Kanada: Regierung Quebecs widerruft Impfpflicht im Gesundheitswesen

Impfpflicht (Bild: shutterstock.com/ Von Golubovy)

Über 12.000 Mitarbeiter der Gesundheitsberufe ließen sich trotz Erpressung nicht impfen. Weil Engpässe gedroht hätten, lenkte die Provinzregierung von Quebec nun ein. Widerstand zahlt sich aus. 

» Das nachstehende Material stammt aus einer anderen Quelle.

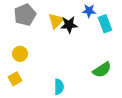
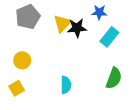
cyan rectangle: (105, 24) -> (109, 37), moved, turned 60
green semicircle: (102, 70) -> (114, 78), turned -36
cyan semicircle: (59, 87) -> (66, 85), moved

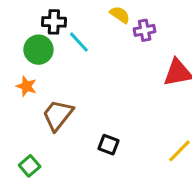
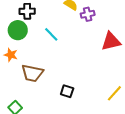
cyan line: (79, 42) -> (51, 34), moved
brown trapezoid: (58, 115) -> (32, 73), turned -115

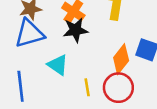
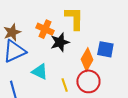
black star: (76, 30) -> (60, 42), moved

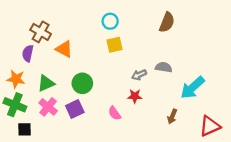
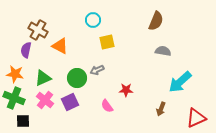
cyan circle: (110, 21) -> (93, 20), moved
gray semicircle: (164, 67) -> (163, 51), moved
gray arrow: (139, 75) -> (97, 70), moved

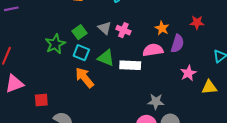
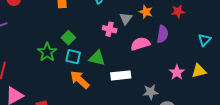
gray triangle: (105, 28) -> (126, 19), moved, turned 32
orange star: (162, 28) -> (146, 12), moved
white rectangle: (130, 65) -> (121, 75), moved
pink star: (188, 73) -> (177, 72), moved

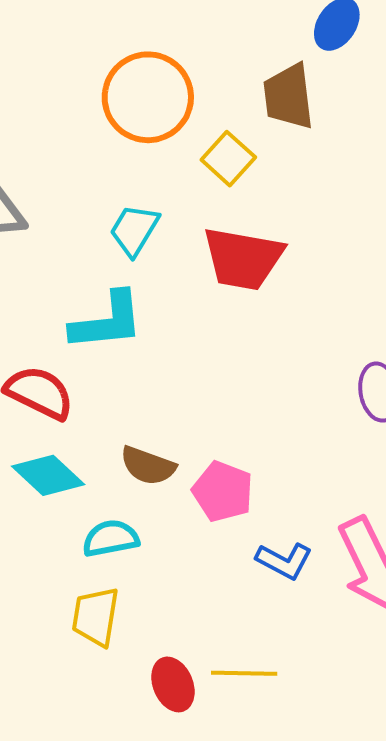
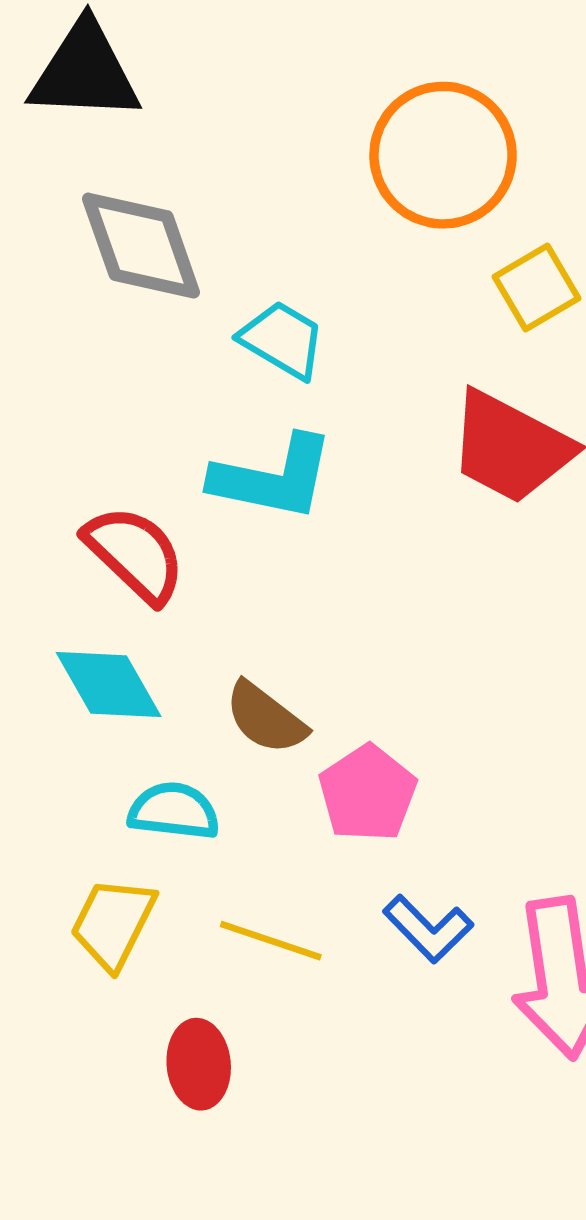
cyan trapezoid: (134, 230) -> (282, 340), moved, turned 72
yellow line: (244, 673) -> (271, 941), moved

Report24 berichtete auch bereits umfangreich über die Entwicklungen in Grobritannien und Österreich. Am 20.11. waren mehrere Tausend Mitarbeiter von Pflegeberufen in Wien auf der Straße und demonstrierten gegen die Impfpflicht.

Anfang November kündigte die Regierung der kanadischen Provinz Quebec an, sie werde einen Rückzieher von ihrer bisher strikt verfochtenen generellen Impfpflicht für Mitarbeiter im Gesundheitswesen machen. Nun folgt die Umsetzung dieser – in diesen Zeiten erfreulichen – Rückkehr zu Augenmaß und Verhältnismäßigkeit, von der man in Österreich und Deutschland nur träumen kann, denn hier stehen alle Zeichen strikt auf zunächst berufsgruppenbezogener, dann genereller Impfpflicht. Auch wenn die Regierung ihren Kurs nicht aus freien Stücken, sondern notgedrungen revidierte.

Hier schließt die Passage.